Example: MCAR vs. MAR vs. MNAR
Are My Data MCAR, MAR, or MNAR?
Testing whether a given data set is MCAR or MAR is straightforward. First create a new indicator variable for each existing variable which is 1 if a given observation is missing that variable and 0 if it is not. The misstable command can do this part automatically with the gen() option. Then run logit models to test if any of the other variables predict whether a given variable is missing. If they do, then the data is MAR rather than MCAR.
If you had variables y, x1 and x2, the code would look like:
misstable sum, gen(miss_)
logit miss_y x1 x2
logit miss_x1 y x2
logit miss_x2 y x1
It would also be a good idea to run t-tests to see if the values of the other variables vary between missingness groups:
ttest x1, by(miss_y)
ttest x2, by(miss_y)
ttest y, by(miss_x1)
ttest x2, by(miss_x1)
ttest y, by(miss_x2)
ttest x1, by(miss_x2)
The following code automates this entire process:
local numvars list of all numeric variables in data set
local missvars list of all variables with missing values in data set
misstable sum, gen(miss_)
foreach var of local missvars {
local covars: list numvars - var
display _newline(3) "logit missingness of `var' on `covars'"
logit miss_`var' `covars'
foreach nvar of local covars {
display _newline(3) "ttest of `nvar' by missingness of `var'"
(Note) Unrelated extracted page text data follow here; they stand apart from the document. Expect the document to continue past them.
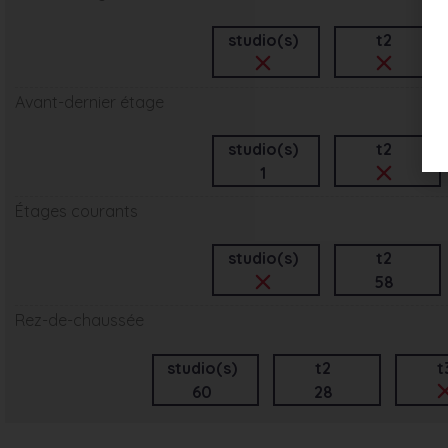
studio(s)
t2
Avant-dernier étage
studio(s)
t2
1
Étages courants
studio(s)
t2
58
Rez-de-chaussée
studio(s)
t2
t
60
28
ttest `nvar', by(miss_`var')
}
}
If you have a lot of variables and can put them into a convenient varlist (like x1-x10 or even _all) replace the two initial local commands with unab:
unab numvars: numeric variables as varlist
unab missvars: variables with missing values as varlist
There is no formal test for determining whether a given set of logit results means the data is MCAR or MAR, but they will give you a sense of how close the data are to MCAR and how big a problem the deviations from MCAR are likely to be. The bigger the deviation the stronger the case for using multiple imputation rather than complete cases analysis.
By definition you cannot determine whether data are MNAR by looking at the observed values. Think carefully about how the data was collected and consider whether some values of the variables might make the data more or less likely to be observed. For example, people with very high or very low incomes might be less willing to disclose them, or people with high BMIs. People with a strong interest in the topic of a survey might be more likely to respond than those who care less. Schools might try very hard to make sure students they expect to do well take standardized tests but put much less effort into having students they expect to do poorly take them. In the last example, adding variables like grades or socioeconomic status that predict test performance and thus probability of taking the test might make the data plausibly MAR.
Amount of Missing Data
If you have low amounts of missing data (say, 1%) then multiple imputation and complete cases analysis are very likely to give essentially the same results, and complete cases analysis is much easier.
On the other hand, if you have very large amounts of missing data then your final results will be driven in large part by your imputation model rather than the observed data. There's no consensus on how much missing data is too much for multiple imputation, but certainly imputing 50% of your data is asking for trouble.
Multiple imputation is useful somewhere in between.